En fait, l'idée d'autonomie stratégique a été affirmée par Ho Chi Minh il y a longtemps : « L'indépendance signifie que nous contrôlons toutes nos activités, sans ingérence extérieure. » Dans l'Appel pour la fête de l'Indépendance du 2 septembre 1948, il a développé ce concept : « L'indépendance sans armée, diplomatie et économie propres. Le peuple vietnamien n'aspire absolument pas à cette unité et à cette indépendance factices. »
Ainsi, non seulement la nation vietnamienne est indépendante, autonome, unifiée et territorialement intacte, mais sa diplomatie et ses affaires étrangères doivent également être indépendantes et ne pas être contrôlées par une quelconque puissance ou force. Concernant les relations entre les partis communistes et ouvriers internationaux, il a affirmé : « Les partis, grands ou petits, sont indépendants et égaux, et en même temps unis et unanimes dans leur entraide. »

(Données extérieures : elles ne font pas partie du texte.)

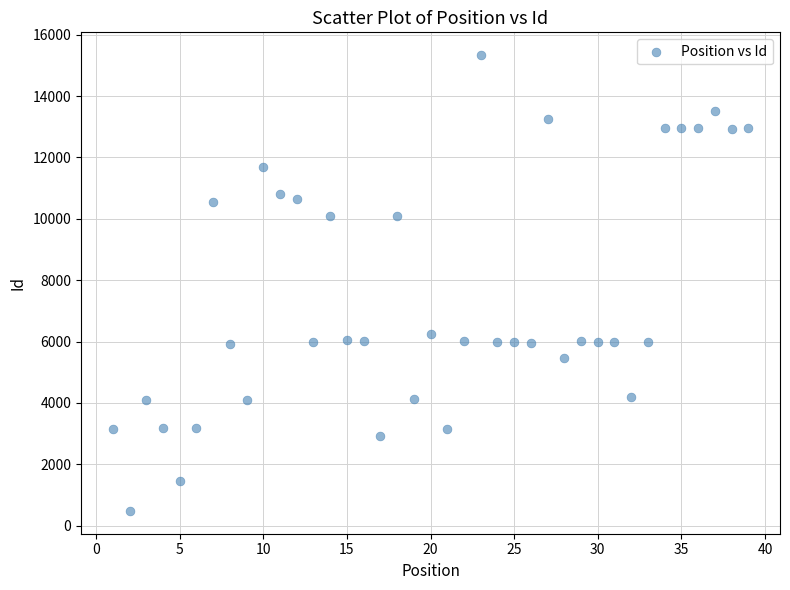

What is the range of X values (max minus min)?

38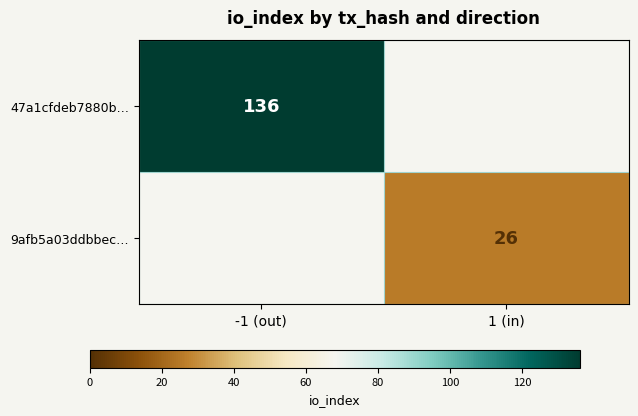

Is it true that 47a1cfdeb7880b… equals 187 at -1 (out)?

False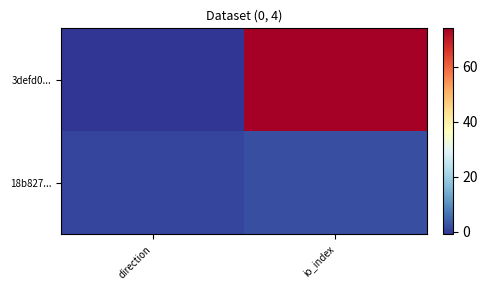

List the series in order of their overall mean, lowest first.

18b827..., 3defd0...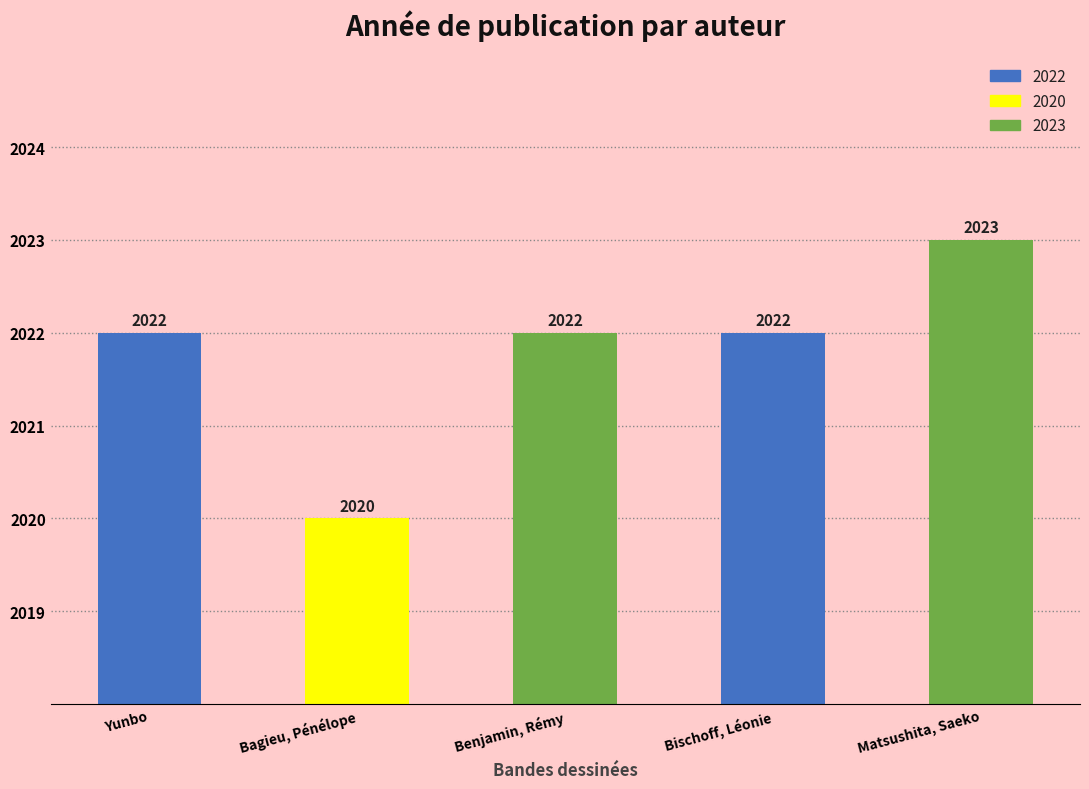

Reading left to right, transcribe all the data shown in this chart.

Yunbo=2022	Bagieu, Pénélope=2020	Benjamin, Rémy=2022	Bischoff, Léonie=2022	Matsushita, Saeko=2023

Il a également clarifié le lien entre aide internationale et autonomie : « Nos pays amis, en premier lieu l’Union soviétique et la Chine, ont fait de leur mieux pour nous aider avec altruisme et générosité, afin que nous puissions bénéficier de meilleures conditions pour devenir autonomes. » Pour renforcer la solidarité et la coopération internationale, nous devons d’abord promouvoir l’indépendance et l’autonomie : « Une nation qui n’est pas autonome mais qui attend l’aide d’autres nations ne mérite pas l’indépendance. »
L'indépendance et l'autonomie sont des valeurs fondamentales et constantes de l'idéologie d'Ho Chi Minh. Le principe fondamental de cette idéologie est : « Si vous voulez que les autres vous aident, aidez-vous d'abord vous-même. » Maintenir l'indépendance et l'autonomie est à la fois une ligne directrice et un principe immuable de l'idéologie d'Ho Chi Minh.
Tirant les leçons des négociations de Genève, le Vietnam a mis en avant la leçon d'indépendance et d'autonomie lors de la négociation de l'Accord de Paris, qui constitue l'idéologie fondamentale de la politique étrangère de Hô Chi Minh. C'est également cette autonomie stratégique qui fait actuellement l'objet de discussions enthousiastes de la part des chercheurs internationaux.
1. Lieutenant-général principal, professeur Hoang Minh Thao « La victoire de Dien Bien Phu avec la Conférence de Genève », livre Accord de Genève 50 ans de revue, Maison d’édition politique nationale, Hanoi, 2008, p. 43.